Given that we have valves in the amp that means you can tube-roll to tailor your sound. Swapping tubes is very easy with the BHK 250. Simply loosen the two Philips head screws holding the back plate covering the tubes and replace the installed 6922’s with any 6 or 7 series dual triode variant. Make sure to follow the steps in the manual to avoid damage to the amp or the tubes. I had a matched pair of broken-in Tungsram PCC88’s that have been commented on favorably in the PS Audio forums on the manufacturer’s website. My experience with these tubes showed an increase in midrange focus and some extended treble beyond the Genalex 6922’s. After installing the Tungsram’s it was time to return to more listening.
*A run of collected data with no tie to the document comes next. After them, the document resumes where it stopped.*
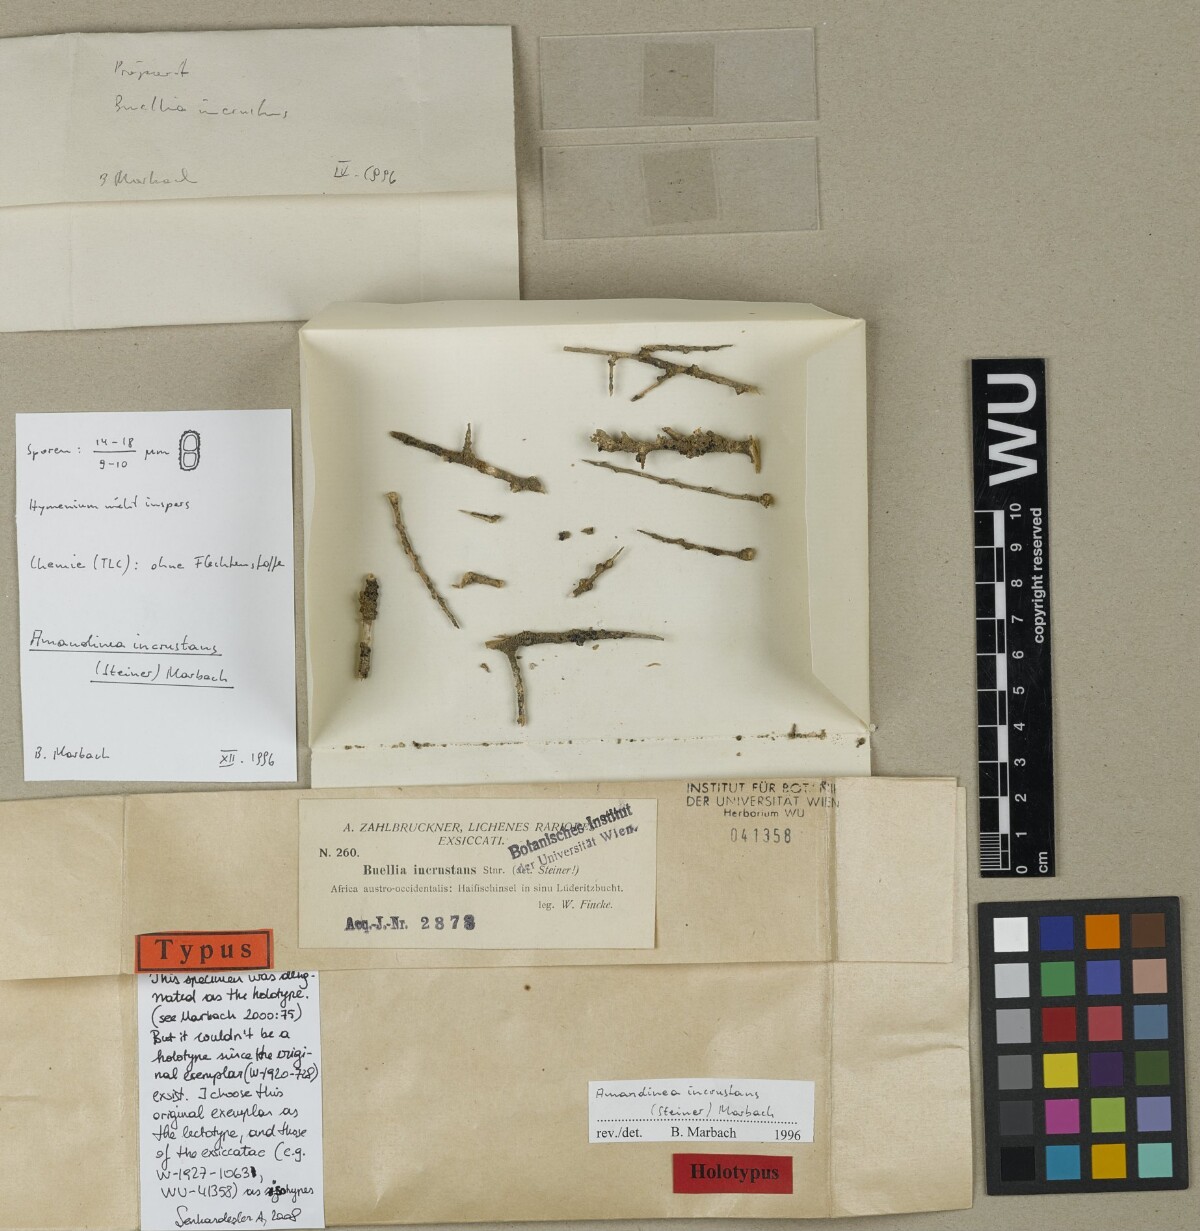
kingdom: Fungi
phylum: Ascomycota
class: Lecanoromycetes
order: Caliciales
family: Caliciaceae
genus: Amandinea
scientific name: Amandinea incrustans
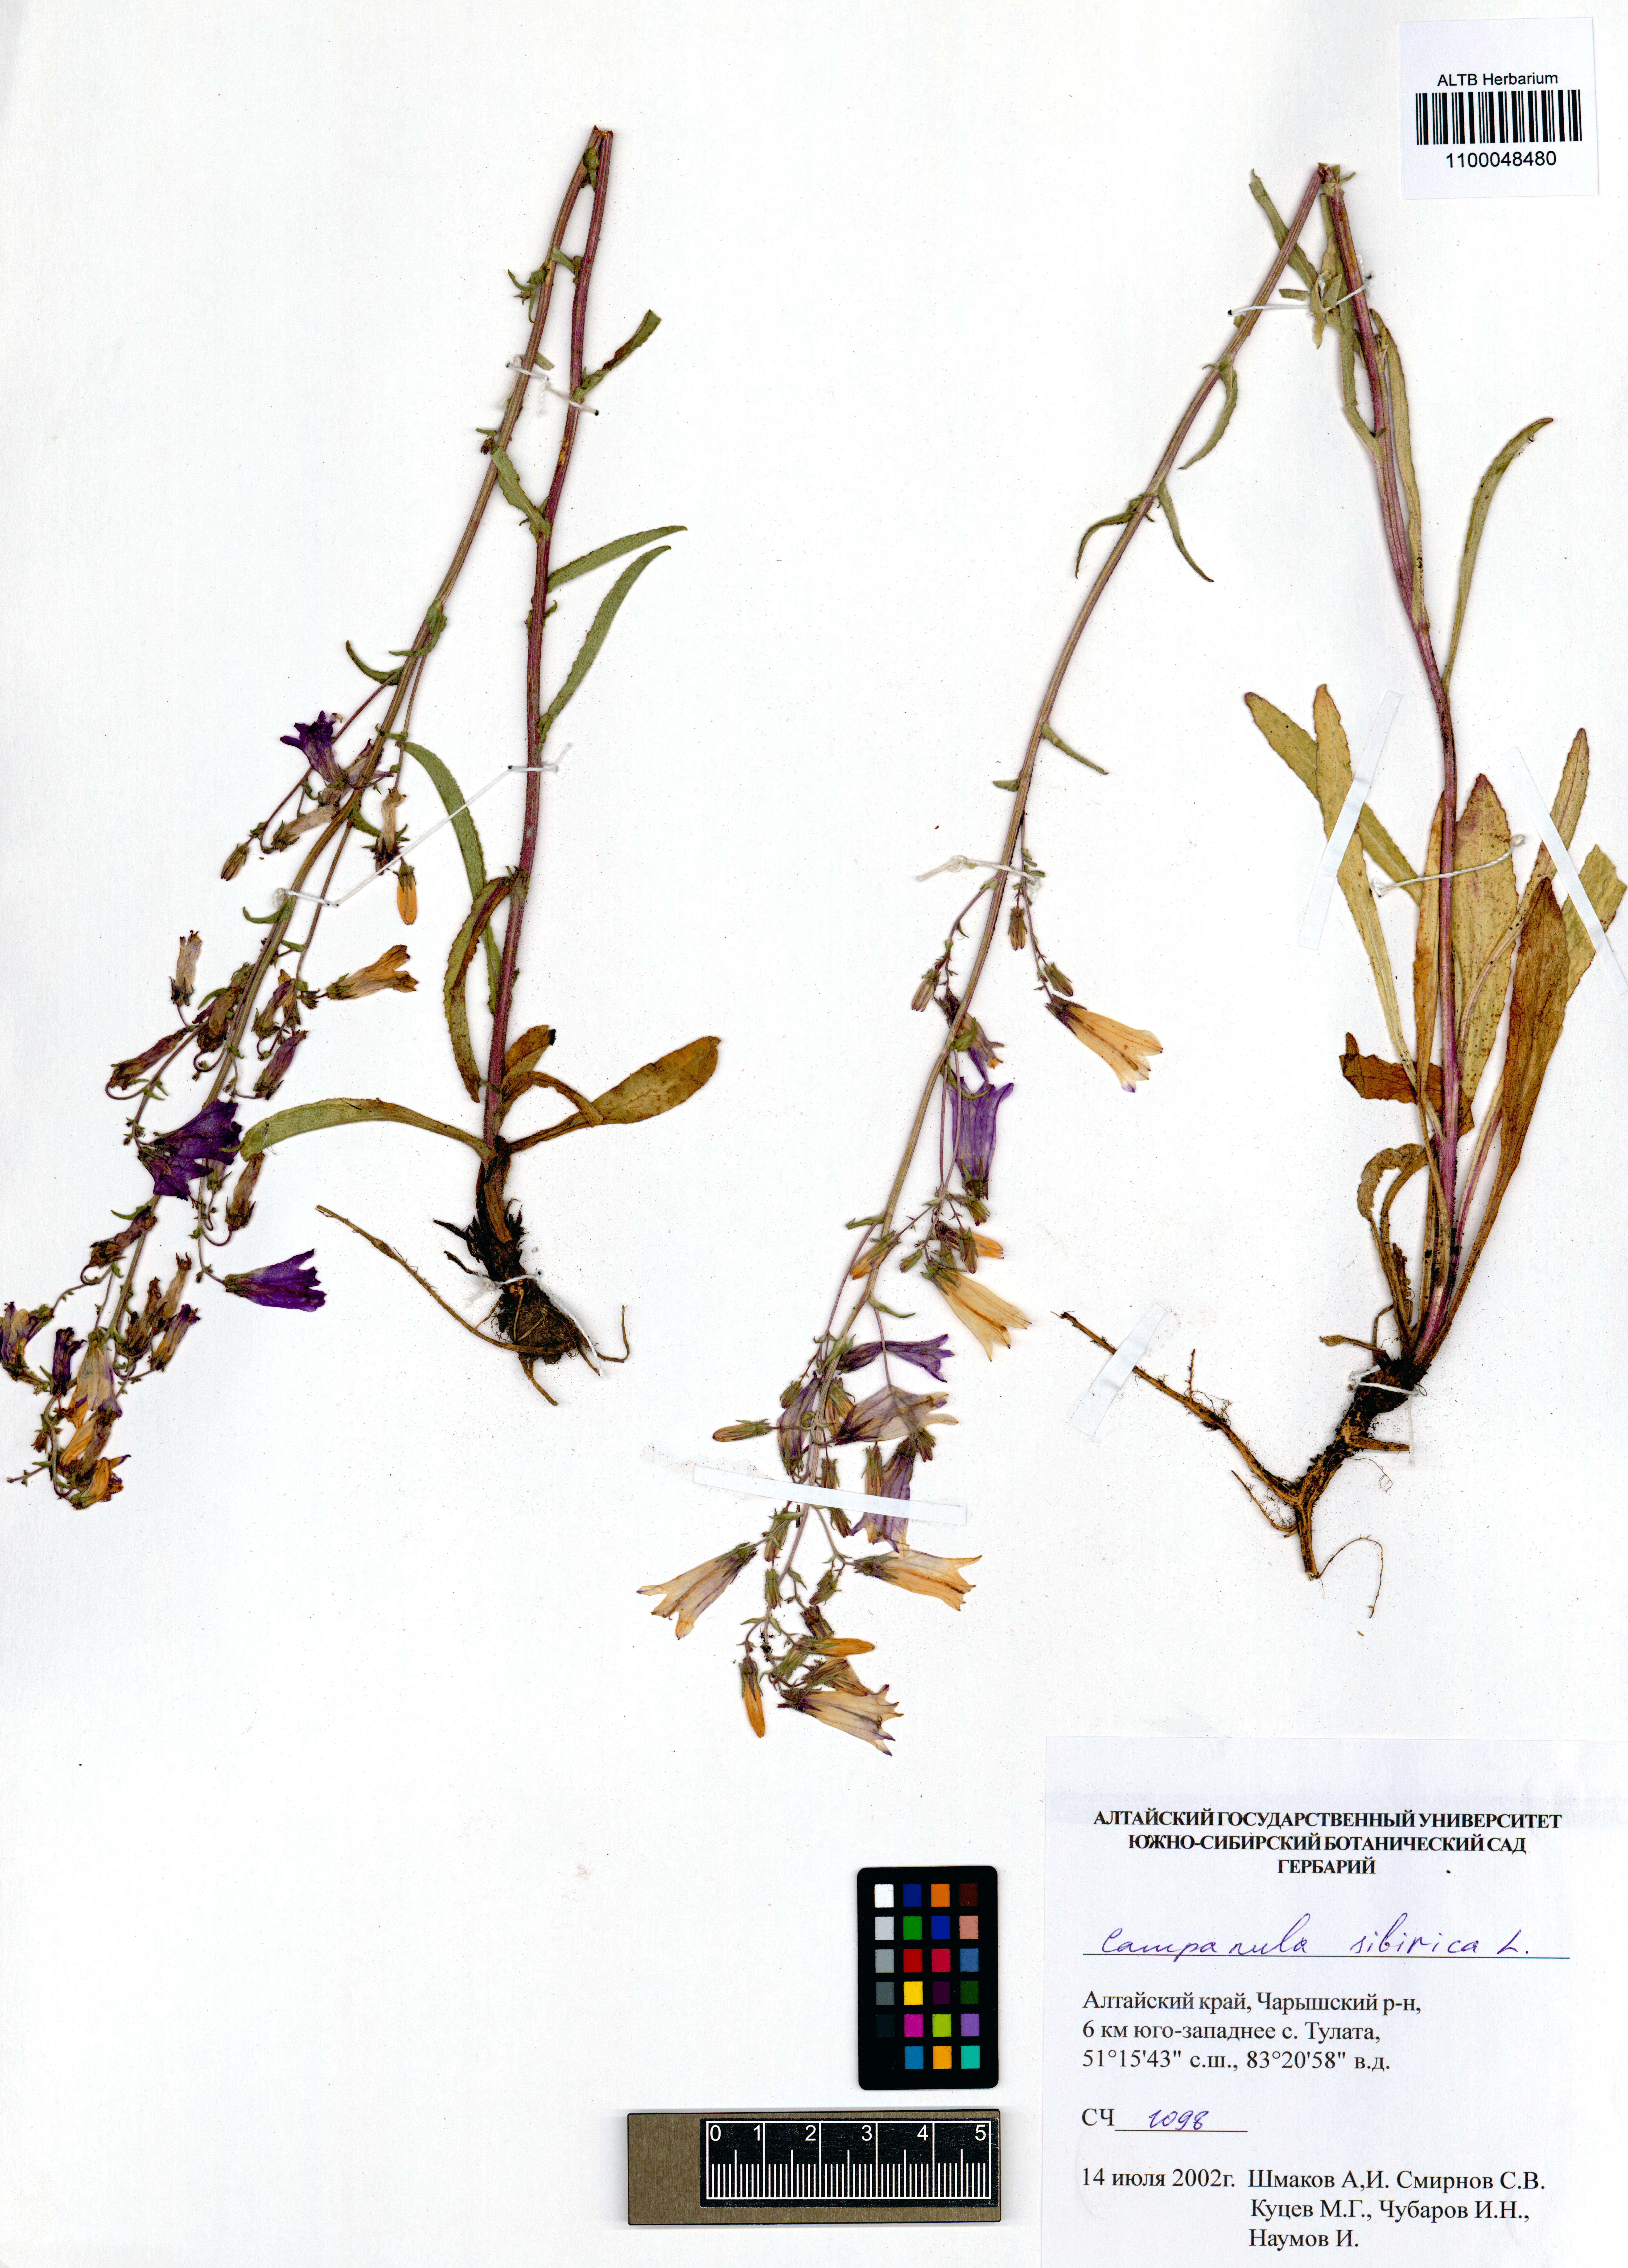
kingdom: Plantae
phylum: Tracheophyta
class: Magnoliopsida
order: Asterales
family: Campanulaceae
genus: Campanula
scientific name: Campanula sibirica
I recently received a copy of Pink Floyd’s Dark Side of the Moon on 180-gram vinyl [Pink Floyd Records]. Placing it on my VPI Scout 1.1, with its Dynavector 10X5 cartridge, and ALO Audio phono stage, I sat down to enjoy an all-time great. First impressions were black as in zero background noise during the opening of ‘Breathe (In the Air)’. The clock and chimes came from nowhere to spread out across the room. The heartbeat reverberated from the front to the back of the room with solid force. Roger Waters’ bass notes were solid and deep, but well controlled. It was an exceptional delivery – one that led to my playing the entire record and letting out my inner hipster as I got up and turned over the record half way through. Actually, in my mind, vinyl never left: it has always been a great way to experience music. Paired with the BHK 250, I could enjoy the best of analogue in all its organic three-dimensional glory. The nuance of Dave Gilmour’s guitar work was on full display. It was the best I had ever experienced this long time classic.